Methods: CD8⁺ T cells from 51 convalescent COVID-19 donors were analysed for their ability to recognise 133 predicted and previously described SARS-CoV-2-derived peptides restricted by 11 common HLA class I allotypes using heterotetramer combinatorial coding, which combined with phenotypic markers allowed in-depth ex vivo profiling of CD8⁺ T cell responses at quantitative and phenotypic levels.

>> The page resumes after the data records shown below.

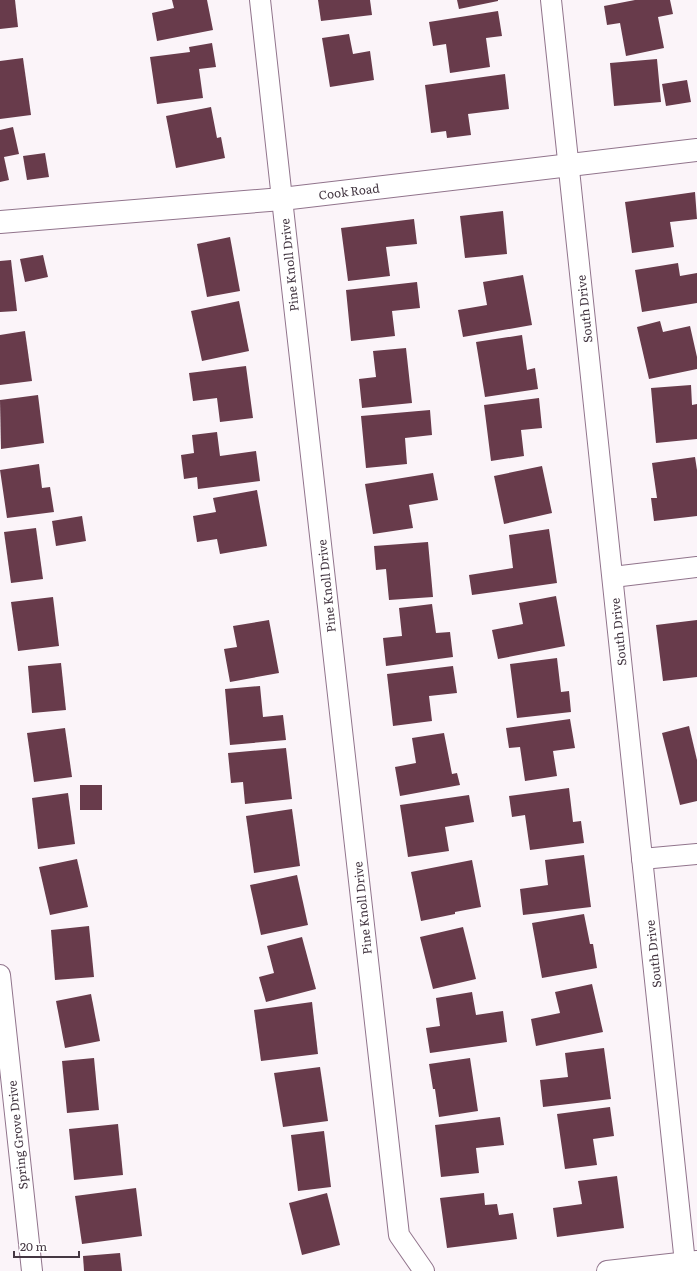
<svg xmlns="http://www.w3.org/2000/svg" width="697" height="1271" viewBox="0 0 697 1271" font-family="Literata,serif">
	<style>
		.building { fill: #683b4b }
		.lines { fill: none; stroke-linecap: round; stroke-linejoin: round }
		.street-casing { stroke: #91748c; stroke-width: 22 }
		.secondary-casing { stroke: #91748c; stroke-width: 24 }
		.street { stroke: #fff; stroke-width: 20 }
		.secondary { stroke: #fff; stroke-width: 22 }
		.labels { text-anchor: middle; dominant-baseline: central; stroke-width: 4; stroke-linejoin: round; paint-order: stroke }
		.street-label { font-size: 12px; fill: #443742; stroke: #fff }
	</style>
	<rect width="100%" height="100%" fill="#fbf4f9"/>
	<g class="building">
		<path d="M0 0H15L18 27 0 29Z"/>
		<path d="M172 0H207L213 30 157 41 152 13 174 8Z"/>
		<path d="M318 0H370L372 15 321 21Z"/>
		<path d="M457 0H498V1L459 9Z"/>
		<path d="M635 0H670L673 14 658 17 664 48 626 56 620 23 607 25 604 6Z"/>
		<path d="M498 11 502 36 486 38 490 67 450 73 446 44 433 46 429 22Z"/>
		<path d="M349 34 353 54 370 51 374 80 330 87 322 38Z"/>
		<path d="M212 43 216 67 199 69 203 98 157 104 150 57 190 52 189 47Z"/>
		<path d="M23 58 31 115 0 119V61Z"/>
		<path d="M657 59 661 102 614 106 610 63Z"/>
		<path d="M505 74 509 109 468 114 471 135 447 138 446 131 431 133 425 85Z"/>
		<path d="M687 80 691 102 666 106 662 84Z"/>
		<path d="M211 107 217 138 221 137 225 158 176 168 166 116Z"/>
		<path d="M13 127 19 154 4 157 9 180 0 182V130Z"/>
		<path d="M45 153 49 177 27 180 23 156Z"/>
		<path d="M695 192 697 219 670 222 674 247 632 253 625 202Z"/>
		<path d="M503 211 507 254 465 258 460 216Z"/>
		<path d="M414 219 417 244 386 247 390 276 348 281 341 228Z"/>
		<path d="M230 237 240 291 207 297 197 244Z"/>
		<path d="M43 255 48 277 25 282 20 259Z"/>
		<path d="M11 260 17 311 0 312V261Z"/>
		<path d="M678 263 680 276 697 273V303L642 312 635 270Z"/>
		<path d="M523 275 532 325 463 337 458 310 487 305 483 282Z"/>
		<path d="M417 282 420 308 392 311 395 336 351 341 346 290Z"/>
		<path d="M239 301 249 351 202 361 191 311Z"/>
		<path d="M660 321 663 332 690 326 697 357V369L649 379 637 327Z"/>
		<path d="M25 331 32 381 0 385V335Z"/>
		<path d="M522 335 527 370 535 368 538 389 485 397 476 342Z"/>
		<path d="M406 348 412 403 362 408 359 379 376 377 373 351Z"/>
		<path d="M246 366 253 418 220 422 217 398 193 401 189 373Z"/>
		<path d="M691 385 692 405 697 404V439L656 443 651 388Z"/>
		<path d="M38 395 44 443 1 449 0 400Z"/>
		<path d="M539 398 542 428 521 430 524 456 491 461 484 405Z"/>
		<path d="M430 410 432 435 405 438 407 464 366 468 361 416Z"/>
		<path d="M217 432 220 456 256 451 260 481 198 489 197 477 184 479 181 455 194 453 192 435Z"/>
		<path d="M695 457 697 470V516L654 521 651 498H657L652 463Z"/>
		<path d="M39 464 42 488 50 487 54 512 7 518 0 470Z"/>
		<path d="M542 466 552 513 504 524 494 476Z"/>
		<path d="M433 473 438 500 409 505 413 528 373 534 365 484Z"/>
		<path d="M257 490 267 546 220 554 217 539 197 542 193 516 216 512 213 498Z"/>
		<path d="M82 516 86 541 56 546 52 521Z"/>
		<path d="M36 528 43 579 11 583 4 532Z"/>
		<path d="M549 529 557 583 472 595 469 575 513 568 509 535Z"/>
		<path d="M428 542 433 597 389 600 386 569 376 570 374 546Z"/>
		<path d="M556 596 565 646 498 659 492 630 523 624 519 603Z"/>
		<path d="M53 597 59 646 18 651 11 602Z"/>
		<path d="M432 604 436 633 450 632 453 657 386 666 383 638 402 636 399 608Z"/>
		<path d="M269 620 279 673 230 682 224 649 237 647 233 626Z"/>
		<path d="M697 620V677L663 681 656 625Z"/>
		<path d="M557 658 561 692 569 691 571 712 517 718 510 664Z"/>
		<path d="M61 663 66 710 32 713 28 666Z"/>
		<path d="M453 666 457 693 429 696 432 721 393 726 387 674Z"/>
		<path d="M260 686 263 717 283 715 286 740 230 745 225 689Z"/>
		<path d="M570 719 575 748 553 751 557 776 525 781 520 747 509 748 506 728Z"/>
		<path d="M689 726 697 760V801L680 805 662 733Z"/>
		<path d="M65 728 72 777 34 782 27 733Z"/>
		<path d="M444 733 452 774 457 773 460 785 400 796 395 767 416 763 412 738Z"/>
		<path d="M286 748 292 799 245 804 243 782 231 783 228 753Z"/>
		<rect x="80" y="785" width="22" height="25"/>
		<path d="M569 788 573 822 581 821 584 843 530 850 525 815 512 817 509 796Z"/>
		<path d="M68 793 75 844 38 849 32 798Z"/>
		<path d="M469 795 474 822 445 827 449 851 408 857 400 805Z"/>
		<path d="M292 809 300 866 254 873 246 816Z"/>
		<path d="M584 855 591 907 523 915 520 889 548 885 545 860Z"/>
		<path d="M77 859 88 907 50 915 39 867Z"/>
		<path d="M472 860 481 907 455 912V914L421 921 411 872Z"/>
		<path d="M297 875 308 925 261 935 250 885Z"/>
		<path d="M584 914 590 944H593L597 968 542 978 532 923Z"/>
		<path d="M89 926 94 977 55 980 51 930Z"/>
		<path d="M463 927 476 979 433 989 420 937Z"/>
		<path d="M302 937 316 989 266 1002 259 977 274 973 267 946Z"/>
		<path d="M592 984 603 1032 536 1046 531 1019 560 1013 555 992Z"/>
		<path d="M472 992 476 1015 503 1011 507 1042 430 1053 426 1028 440 1026 436 998Z"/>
		<path d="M91 994 100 1041 65 1048 56 1001Z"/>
		<path d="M312 1002 318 1054 261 1061 254 1010Z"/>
		<path d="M604 1048 611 1099 543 1107 540 1080 568 1077 565 1053Z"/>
		<path d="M94 1058 99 1110 67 1113 62 1061Z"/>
		<path d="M470 1058 478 1111 439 1117 435 1089H433L429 1064Z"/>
		<path d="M320 1067 328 1121 283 1127 274 1073Z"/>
		<path d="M610 1107 614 1136 593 1139 597 1165 565 1169 557 1114Z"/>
		<path d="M500 1117 504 1145 476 1148 479 1173 441 1177 435 1125Z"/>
		<path d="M118 1124 123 1175 74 1180 69 1129Z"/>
		<path d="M324 1131 331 1187 298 1191 291 1135Z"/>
		<path d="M617 1176 624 1228 557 1237 553 1208 582 1204 578 1181Z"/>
		<path d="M136 1188 142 1236 82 1244 75 1196Z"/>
		<path d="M327 1193 340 1245 302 1255 289 1203Z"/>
		<path d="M484 1193 485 1205 497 1204 499 1215 513 1213 517 1239 447 1248 440 1198Z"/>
		<path d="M120 1253 122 1271H84L83 1256Z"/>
	</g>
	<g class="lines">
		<defs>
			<g id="street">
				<path d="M260 0 282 199 399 1235 424 1271"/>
				<path d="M551 0 685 1263"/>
				<path d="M613 577 697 567"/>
				<path d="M642 859 697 854"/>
				<path d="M0 975 32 1271"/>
				<path d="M607 1271 697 1261"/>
			</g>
			<path id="secondary" d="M0 222 282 199 697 150"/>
		</defs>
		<use href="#street" class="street-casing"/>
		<use href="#secondary" class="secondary-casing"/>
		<use href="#street" class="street"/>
		<use href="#secondary" class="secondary"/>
	</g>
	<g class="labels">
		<g class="street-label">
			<text transform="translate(349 191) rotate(-7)">Cook Road</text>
			<text transform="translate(289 265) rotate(-96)">Pine Knoll Drive</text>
			<text transform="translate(584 309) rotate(-96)">South Drive</text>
			<text transform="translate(326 586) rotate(-96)">Pine Knoll Drive</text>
			<text transform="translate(618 632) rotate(-96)">South Drive</text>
			<text transform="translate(362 908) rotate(-96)">Pine Knoll Drive</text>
			<text transform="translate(653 954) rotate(-96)">South Drive</text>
			<text transform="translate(17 1135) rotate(-96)">Spring Grove Drive</text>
		</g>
	</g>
	<path d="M14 1251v6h65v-6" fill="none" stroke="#443742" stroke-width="2"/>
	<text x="20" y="1251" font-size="12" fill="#443742" stroke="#ffffff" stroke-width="3" paint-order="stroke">20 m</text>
</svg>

Results: A comprehensive panel of 49 mostly conserved SARS-CoV-2-specific CD8⁺ T cell epitopes, including five newly identified low-magnitude epitopes, was established. We confirmed the immunodominance of HLA-A*01:01/ORF1ab_1637-1646 and B*07:02/N_105-113 and identified B*35:01/N_325-333 as a third epitope with immunodominant features. The magnitude of subdominant epitope responses, including A*03:01/N_361-369 and A*02:01/S_269-277, depended on the donors' HLA-I context. All epitopes expressed prevalent memory phenotypes, with the highest memory frequencies in severe COVID-19 donors.

Conclusion: SARS-CoV-2 infection induces a predominant CD8⁺ T memory response directed against a broad spectrum of conserved SARS-CoV-2 epitopes, which likely contributes to long-term protection against severe disease. The observed immunodominance hierarchy emphasises the importance of T cell epitopes derived from nonspike proteins to the overall protective and cross-reactive immune response, which could aid future vaccine strategies.

Keywords: CD8+ T cells; SARS‐CoV‐2; convalescence; epitopes; immunodominance; infection.